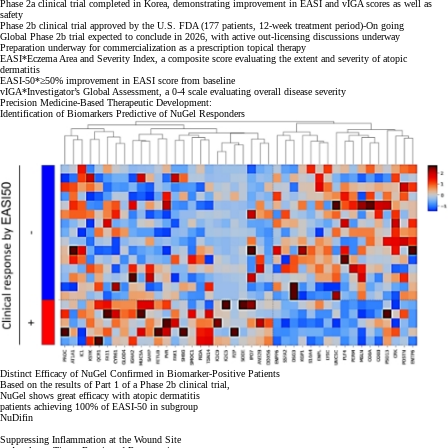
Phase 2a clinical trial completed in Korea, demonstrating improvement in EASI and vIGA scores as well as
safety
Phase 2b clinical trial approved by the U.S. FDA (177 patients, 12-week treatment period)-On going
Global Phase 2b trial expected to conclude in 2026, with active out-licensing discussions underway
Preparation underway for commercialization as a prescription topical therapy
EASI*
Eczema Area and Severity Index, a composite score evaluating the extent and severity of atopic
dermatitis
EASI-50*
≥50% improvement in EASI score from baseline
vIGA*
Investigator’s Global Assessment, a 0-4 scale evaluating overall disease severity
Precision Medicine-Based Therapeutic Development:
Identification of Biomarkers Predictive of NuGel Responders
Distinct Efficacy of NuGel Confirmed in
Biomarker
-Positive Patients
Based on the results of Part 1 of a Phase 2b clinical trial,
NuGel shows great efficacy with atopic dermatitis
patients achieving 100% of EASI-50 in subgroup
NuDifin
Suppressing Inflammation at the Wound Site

—————

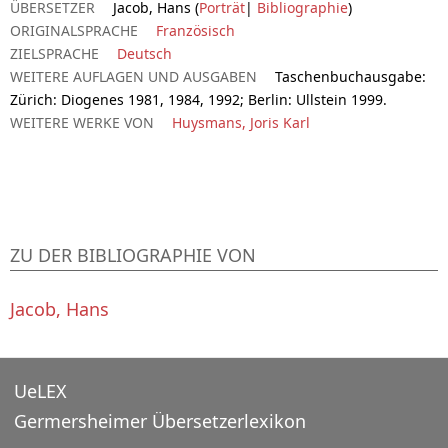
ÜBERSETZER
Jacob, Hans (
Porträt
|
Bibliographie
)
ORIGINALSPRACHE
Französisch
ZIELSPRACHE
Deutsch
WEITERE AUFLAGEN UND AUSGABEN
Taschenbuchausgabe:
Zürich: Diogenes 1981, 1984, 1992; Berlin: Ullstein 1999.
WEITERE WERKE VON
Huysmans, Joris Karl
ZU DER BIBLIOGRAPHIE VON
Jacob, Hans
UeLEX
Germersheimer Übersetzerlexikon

—————

__Prompt__.
Both end lines included, restate word for word the lines above from the line with "Phase 2a clinical" to the line with "Phase 2b clinical trial approved", and nothing else.

__Exercise result__.
Phase 2a clinical trial completed in Korea, demonstrating improvement in EASI and vIGA scores as well as
safety
Phase 2b clinical trial approved by the U.S. FDA (177 patients, 12-week treatment period)-On going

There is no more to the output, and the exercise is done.